İSTANBUL’UN BİRİNCİ KULESİ: GALATA
Beyoğlu’nun en kıymetli simgelerinden birisi olan Galata Kulesi, Bizans İmparatoru Anastasius tarafından, 528’de “Fener Kulesi” olarak inşa edildi. IV. Haçlı Seferi’nde tahrip edilen kule, 1348’de “İsa Kulesi” ismiyle Cenevizlilerce yine yapıldı. Daha sonraki devirlerde tamir edilen kulenin üçüncü katına kadar olan alt kısmı Ceneviz, yukarısı ise Osmanlı-Türk yapısıdır. İstanbul Boğazı ve Haliç’in panoramik olarak izlenebildiği Galata Kulesi, 2013’te, UNESCO tarafından Dünya Mirası Süreksiz Listesi’ne dahil edildi.
Resmi ilk yabancı okul, 1583’te Cizvit rahiplerince açılan Saint-Benoit’dır. Beyoğlu’nda açılan en eski Latin-Katolik okulu olma özelliğini de taşıyan Saint-Benoit’in ders programına 1693’te Türkçe dersi konuldu. 1813’te, II. Mahmut’un fermanıyla okula Türklerin de kabul edilmesi sağlandı. Saint Benoit, bugün Türk ulusal eğitim sistemi içerisinde faaliyetlerini sürdürüyor.
FETİHTEN SONRA KURULAN BİRİNCİ TOP DÖKÜM MERKEZİ: TOPHANE-İ AMİRE
İstanbul’un fethinden sonra kurulan birinci top döküm merkezi, Tophane-i Amire’dir. 15. yüzyılda kurulan merkez, Osmanlı ordu ve donanmasının askeri topların üretildiği yerdi. Bina, 1850’lerden silah endüstrisinin ve silah ticaretinin merkezi oldu. 1992’de Mimar Sinan Üniversitesine devredilen binanın bugün 3 başka stant salonu bulunuyor. Tophane-i Amire Binası, yurt içi ve yurt dışı stantlara konut sahipliği yapıyor.

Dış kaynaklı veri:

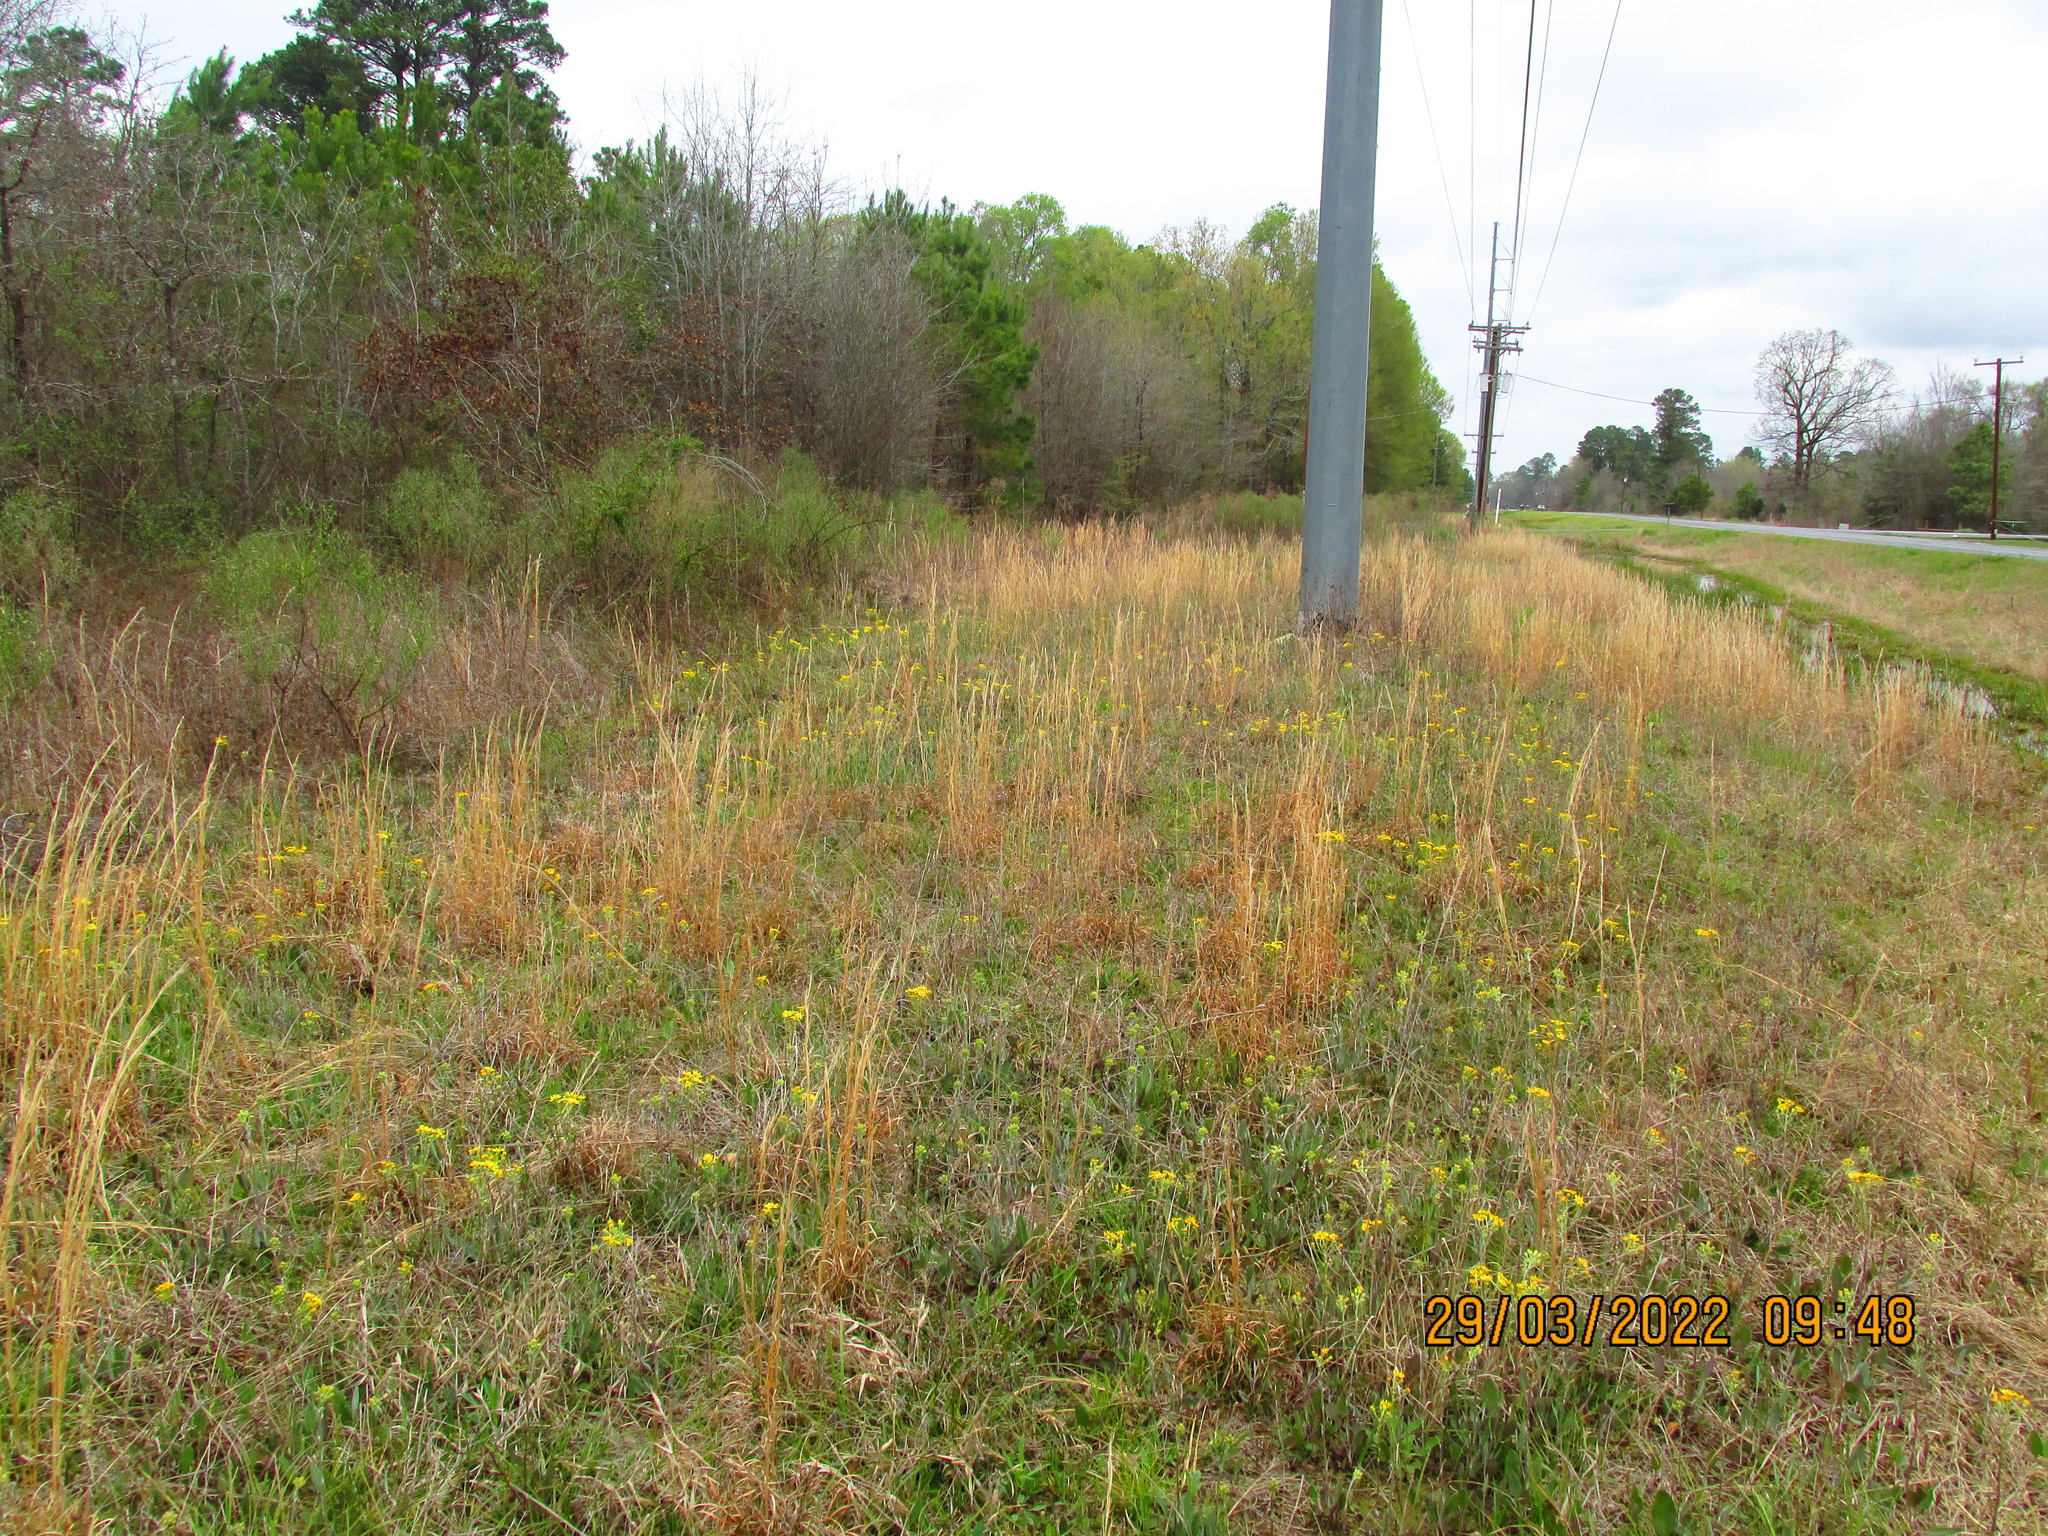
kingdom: Plantae
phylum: Tracheophyta
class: Magnoliopsida
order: Asterales
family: Asteraceae
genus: Packera
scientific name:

Sultan Abdülmecid’in kararı ile Dolmabahçe Gazhanesinin üretim fazlası havagazı ile 1856 yılında Beyoğlu bölgesine havagazı verilmeye başlandı. Havagazı ile İstanbul’da birinci kere cadde-sokak aydınlatması Yüksek Kaldırım ve İstiklal Caddesi aydınlatılarak gerçekleştirildi. Taksim’den Karaköy’e kadar 80 adım aralıklarla döküm direkler dikildi, lambalar asıldı. Dolmabahçe Gazhanesi’nden boru çizgileri çekilen gaz ile sokaklar aydınlatıldı.
Beyoğlu’nda 1870 yılında meydana gelen ve “Büyük Beyoğlu Yangını-Harik-i Kebir” olarak bilinen yangın İstanbul’da meydana gelen en büyük yangınlardandır. Beyoğlu’nun tekrar yapılanması, nizamlı itfaiye taburlarının oluşturulması, yangın sigortasının yaygınlaştırılması, kagir binaların sayısının artması, Şişli ve Nişantaşı üzere semtlerin ehemmiyet kazanması, bu yangından sonra başlamıştır. Osmanlı Devleti’nde sigortacılık, 1870’teki büyük Beyoğlu yangınından sonra yaygınlaştı.